__Problem requirements__:
Pictures left aside, return the lines below exactly, from the one with "Travaux de salubrité publique" to the end, including both ends.

━━━ Material provided ━━━

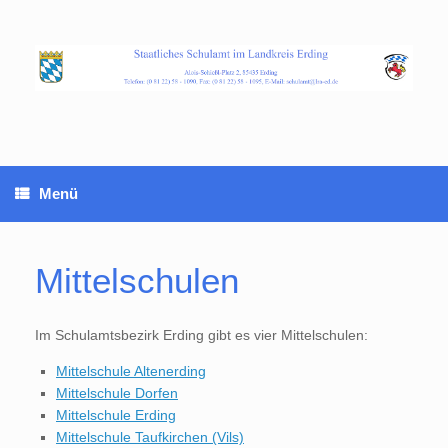
Zum
Inhalt
springen
Menü
Mittelschulen
Im Schulamtsbezirk Erding gibt es vier Mittelschulen:
Mittelschule Altenerding
Mittelschule Dorfen
Mittelschule Erding
Mittelschule Taufkirchen (Vils)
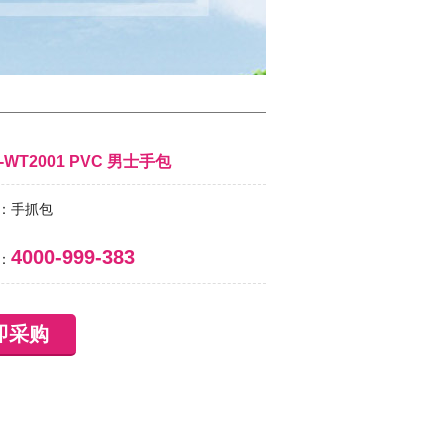
-WT2001 PVC 男士手包
：手抓包
4000-999-383
：
即采购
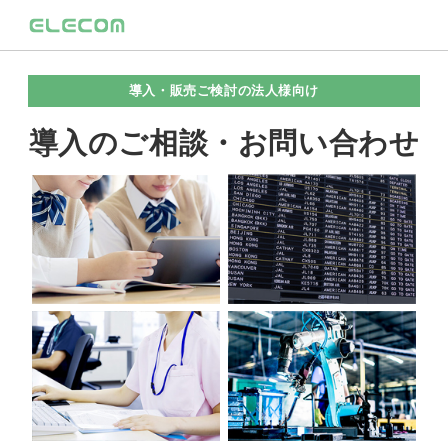
導入・販売ご検討の法人様向け
導入のご相談・お問い合わせ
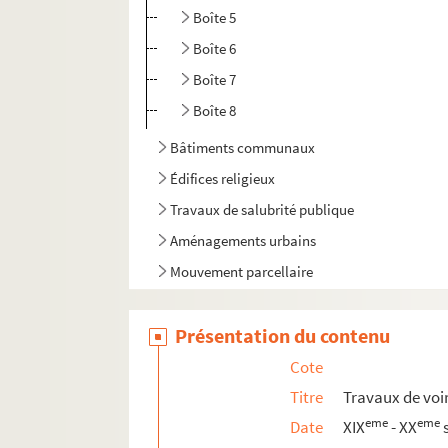
Boîte 5
Boîte 6
Boîte 7
Boîte 8
Bâtiments communaux
Édifices religieux
Travaux de salubrité publique
Aménagements urbains
Mouvement parcellaire
Chemins de fer
Présentation du contenu
Documents administratifs
Documents divers
Cote
Titre
Travaux de voi
eme
eme
Date
XIX
- XX
s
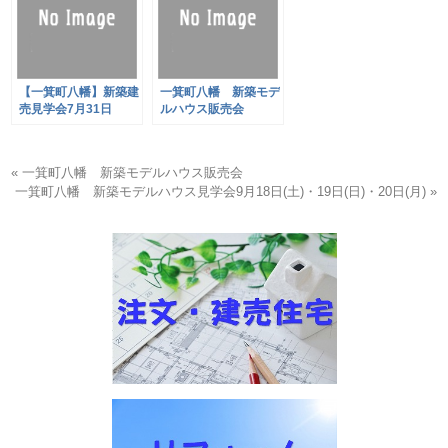
【一箕町八幡】新築建
一箕町八幡 新築モデ
売見学会7月31日
ルハウス販売会
(土)・8月1日(日)開催
« 一箕町八幡 新築モデルハウス販売会
一箕町八幡 新築モデルハウス見学会9月18日(土)・19日(日)・20日(月) »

━━━

__Task response__:
Travaux de salubrité publique
Aménagements urbains
Mouvement parcellaire
Chemins de fer
Présentation du contenu
Documents administratifs
Documents divers
Cote
Titre
Travaux de voi
eme
eme
Date
XIX
- XX
s
【一箕町八幡】新築建
一箕町八幡 新築モデ
売見学会7月31日
ルハウス販売会
(土)・8月1日(日)開催
« 一箕町八幡 新築モデルハウス販売会
一箕町八幡 新築モデルハウス見学会9月18日(土)・19日(日)・20日(月) »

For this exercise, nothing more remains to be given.